EXERCISE AIM
If an entry below holds a picture, leave the picture out and print the rest exactly.

Stored data:

* * * * *

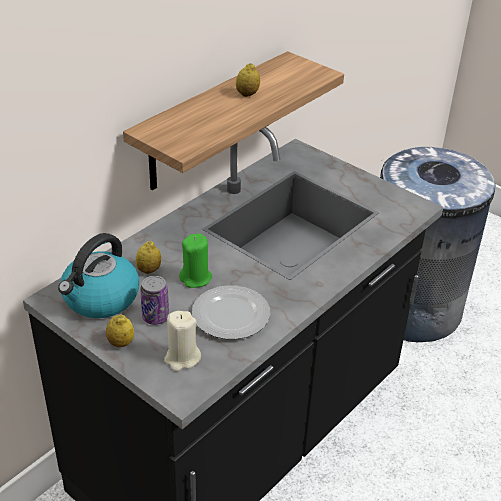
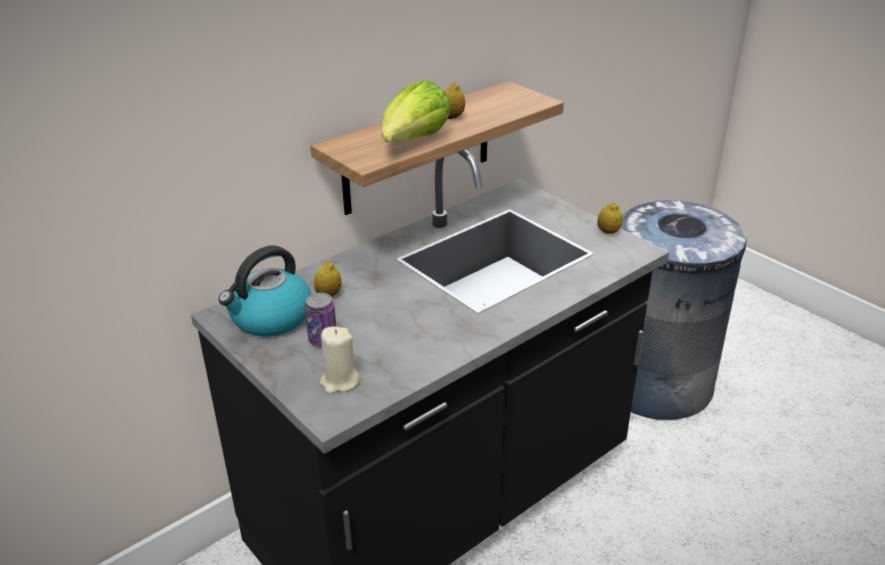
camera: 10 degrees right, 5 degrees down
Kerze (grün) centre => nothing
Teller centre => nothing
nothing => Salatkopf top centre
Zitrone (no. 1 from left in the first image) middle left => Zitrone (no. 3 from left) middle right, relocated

* * * * *

RESPONSE
camera: 10 degrees right, 5 degrees down
Kerze (grün) centre => nothing
Teller centre => nothing
nothing => Salatkopf top centre
Zitrone (no. 1 from left in the first image) middle left => Zitrone (no. 3 from left) middle right, relocated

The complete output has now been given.